Stored data
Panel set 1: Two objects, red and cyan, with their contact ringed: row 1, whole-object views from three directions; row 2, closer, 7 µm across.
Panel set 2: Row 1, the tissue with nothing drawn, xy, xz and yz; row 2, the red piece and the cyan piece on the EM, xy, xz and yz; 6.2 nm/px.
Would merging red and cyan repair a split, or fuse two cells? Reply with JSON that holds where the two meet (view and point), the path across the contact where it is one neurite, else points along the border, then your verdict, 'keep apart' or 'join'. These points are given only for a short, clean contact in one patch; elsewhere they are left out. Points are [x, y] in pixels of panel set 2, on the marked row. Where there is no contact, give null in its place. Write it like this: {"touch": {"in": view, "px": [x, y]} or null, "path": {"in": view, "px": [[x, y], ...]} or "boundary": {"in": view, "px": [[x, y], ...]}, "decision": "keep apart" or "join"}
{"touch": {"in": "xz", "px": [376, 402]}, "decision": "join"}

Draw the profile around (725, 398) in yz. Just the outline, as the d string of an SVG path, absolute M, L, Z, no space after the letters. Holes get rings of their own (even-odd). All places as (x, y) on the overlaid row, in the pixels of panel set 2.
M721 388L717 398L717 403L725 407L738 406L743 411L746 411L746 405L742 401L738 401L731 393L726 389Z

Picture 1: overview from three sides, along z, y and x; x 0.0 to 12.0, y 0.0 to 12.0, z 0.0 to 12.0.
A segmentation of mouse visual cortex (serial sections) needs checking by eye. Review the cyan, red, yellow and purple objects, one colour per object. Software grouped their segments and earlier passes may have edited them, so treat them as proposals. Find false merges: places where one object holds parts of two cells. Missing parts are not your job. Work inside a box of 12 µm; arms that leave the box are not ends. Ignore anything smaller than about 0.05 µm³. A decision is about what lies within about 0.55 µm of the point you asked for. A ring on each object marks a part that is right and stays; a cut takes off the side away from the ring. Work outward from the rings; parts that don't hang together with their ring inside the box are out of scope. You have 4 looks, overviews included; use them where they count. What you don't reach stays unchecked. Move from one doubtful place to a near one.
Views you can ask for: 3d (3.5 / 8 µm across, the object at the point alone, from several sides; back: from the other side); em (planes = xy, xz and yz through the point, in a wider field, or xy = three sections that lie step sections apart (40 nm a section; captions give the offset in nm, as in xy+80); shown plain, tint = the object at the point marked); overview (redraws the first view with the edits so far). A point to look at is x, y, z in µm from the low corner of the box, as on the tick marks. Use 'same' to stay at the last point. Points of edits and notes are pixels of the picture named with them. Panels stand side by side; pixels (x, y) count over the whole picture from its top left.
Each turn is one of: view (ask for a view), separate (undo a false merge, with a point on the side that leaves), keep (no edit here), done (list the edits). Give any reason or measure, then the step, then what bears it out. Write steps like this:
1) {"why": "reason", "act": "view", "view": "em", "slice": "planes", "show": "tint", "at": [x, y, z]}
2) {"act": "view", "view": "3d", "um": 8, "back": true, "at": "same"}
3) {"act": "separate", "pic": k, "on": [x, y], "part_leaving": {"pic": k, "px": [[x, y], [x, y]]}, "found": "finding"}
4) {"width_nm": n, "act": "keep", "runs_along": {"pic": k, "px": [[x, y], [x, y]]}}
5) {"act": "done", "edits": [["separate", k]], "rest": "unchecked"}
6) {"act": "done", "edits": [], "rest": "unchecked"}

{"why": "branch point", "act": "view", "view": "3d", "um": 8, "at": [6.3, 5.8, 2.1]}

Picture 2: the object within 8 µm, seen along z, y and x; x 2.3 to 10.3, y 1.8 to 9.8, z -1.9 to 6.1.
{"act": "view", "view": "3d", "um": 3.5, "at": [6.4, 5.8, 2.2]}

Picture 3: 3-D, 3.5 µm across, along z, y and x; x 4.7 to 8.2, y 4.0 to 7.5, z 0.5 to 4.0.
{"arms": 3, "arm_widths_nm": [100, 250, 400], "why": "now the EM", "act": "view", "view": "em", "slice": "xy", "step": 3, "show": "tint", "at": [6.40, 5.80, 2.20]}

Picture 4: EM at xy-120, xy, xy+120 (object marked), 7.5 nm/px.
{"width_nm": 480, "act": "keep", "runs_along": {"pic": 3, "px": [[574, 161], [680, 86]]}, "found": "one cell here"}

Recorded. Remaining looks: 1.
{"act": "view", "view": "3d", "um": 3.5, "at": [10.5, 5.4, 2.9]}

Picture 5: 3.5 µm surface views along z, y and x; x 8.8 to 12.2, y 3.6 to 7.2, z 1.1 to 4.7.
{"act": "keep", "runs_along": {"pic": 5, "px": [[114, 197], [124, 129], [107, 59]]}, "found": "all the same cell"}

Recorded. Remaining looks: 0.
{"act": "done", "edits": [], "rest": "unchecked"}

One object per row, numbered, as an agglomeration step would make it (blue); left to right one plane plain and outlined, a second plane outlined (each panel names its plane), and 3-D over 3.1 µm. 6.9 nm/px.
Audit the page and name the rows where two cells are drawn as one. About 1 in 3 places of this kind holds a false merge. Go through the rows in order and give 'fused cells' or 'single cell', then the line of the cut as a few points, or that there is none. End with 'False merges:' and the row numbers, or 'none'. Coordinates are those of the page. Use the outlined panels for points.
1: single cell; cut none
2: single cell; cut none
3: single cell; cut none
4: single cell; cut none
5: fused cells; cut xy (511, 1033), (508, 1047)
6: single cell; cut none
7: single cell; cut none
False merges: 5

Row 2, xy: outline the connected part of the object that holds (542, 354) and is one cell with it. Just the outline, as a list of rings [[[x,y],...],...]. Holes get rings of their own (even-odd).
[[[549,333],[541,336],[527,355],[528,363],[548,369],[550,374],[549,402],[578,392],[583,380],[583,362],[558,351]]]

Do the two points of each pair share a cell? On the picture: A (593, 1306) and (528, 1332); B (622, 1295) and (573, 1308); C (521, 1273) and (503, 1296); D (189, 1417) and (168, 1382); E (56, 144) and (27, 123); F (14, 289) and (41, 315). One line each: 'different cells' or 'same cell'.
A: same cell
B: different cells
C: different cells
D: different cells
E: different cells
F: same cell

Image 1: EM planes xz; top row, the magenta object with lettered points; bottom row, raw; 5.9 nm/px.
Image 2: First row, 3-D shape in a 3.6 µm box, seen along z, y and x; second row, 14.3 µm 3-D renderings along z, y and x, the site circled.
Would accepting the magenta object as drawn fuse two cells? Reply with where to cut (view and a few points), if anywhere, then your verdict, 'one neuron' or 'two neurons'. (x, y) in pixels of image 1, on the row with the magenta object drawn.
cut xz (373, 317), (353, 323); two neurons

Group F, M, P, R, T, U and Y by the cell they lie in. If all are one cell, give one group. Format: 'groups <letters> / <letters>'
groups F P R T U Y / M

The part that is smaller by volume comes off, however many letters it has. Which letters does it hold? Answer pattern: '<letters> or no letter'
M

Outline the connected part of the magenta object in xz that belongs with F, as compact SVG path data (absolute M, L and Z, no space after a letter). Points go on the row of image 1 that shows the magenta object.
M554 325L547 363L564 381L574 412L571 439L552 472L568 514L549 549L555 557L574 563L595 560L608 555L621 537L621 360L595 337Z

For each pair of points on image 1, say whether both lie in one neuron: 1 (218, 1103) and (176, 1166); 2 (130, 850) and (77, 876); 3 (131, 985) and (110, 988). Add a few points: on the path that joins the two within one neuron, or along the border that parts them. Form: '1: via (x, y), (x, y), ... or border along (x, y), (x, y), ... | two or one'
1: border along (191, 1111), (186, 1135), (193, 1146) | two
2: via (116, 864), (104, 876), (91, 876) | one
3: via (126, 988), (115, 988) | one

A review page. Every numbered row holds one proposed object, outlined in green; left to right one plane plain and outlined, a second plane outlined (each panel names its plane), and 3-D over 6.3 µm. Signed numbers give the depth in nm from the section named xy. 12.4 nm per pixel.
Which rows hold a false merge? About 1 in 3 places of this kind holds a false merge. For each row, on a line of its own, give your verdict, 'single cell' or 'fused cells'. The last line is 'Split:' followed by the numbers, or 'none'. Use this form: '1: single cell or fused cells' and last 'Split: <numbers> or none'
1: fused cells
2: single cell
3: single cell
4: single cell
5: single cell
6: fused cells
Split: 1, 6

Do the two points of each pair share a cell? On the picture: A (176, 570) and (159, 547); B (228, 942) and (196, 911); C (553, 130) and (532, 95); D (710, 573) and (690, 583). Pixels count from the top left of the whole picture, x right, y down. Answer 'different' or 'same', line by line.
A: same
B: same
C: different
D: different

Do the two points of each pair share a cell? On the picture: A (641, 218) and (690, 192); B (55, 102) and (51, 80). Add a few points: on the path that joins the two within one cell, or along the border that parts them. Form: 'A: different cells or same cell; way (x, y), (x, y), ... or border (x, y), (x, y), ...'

## [AIM OF THE TASK]
Every line above with the string "back" in it needs to be copied.

## [WRITTEN ANSWER]
Views you can ask for: 3d (3.5 / 8 µm across, the object at the point alone, from several sides; back: from the other side); em (planes = xy, xz and yz through the point, in a wider field, or xy = three sections that lie step sections apart (40 nm a section; captions give the offset in nm, as in xy+80); shown plain, tint = the object at the point marked); overview (redraws the first view with the edits so far). A point to look at is x, y, z in µm from the low corner of the box, as on the tick marks. Use 'same' to stay at the last point. Points of edits and notes are pixels of the picture named with them. Panels stand side by side; pixels (x, y) count over the whole picture from its top left.
2) {"act": "view", "view": "3d", "um": 8, "back": true, "at": "same"}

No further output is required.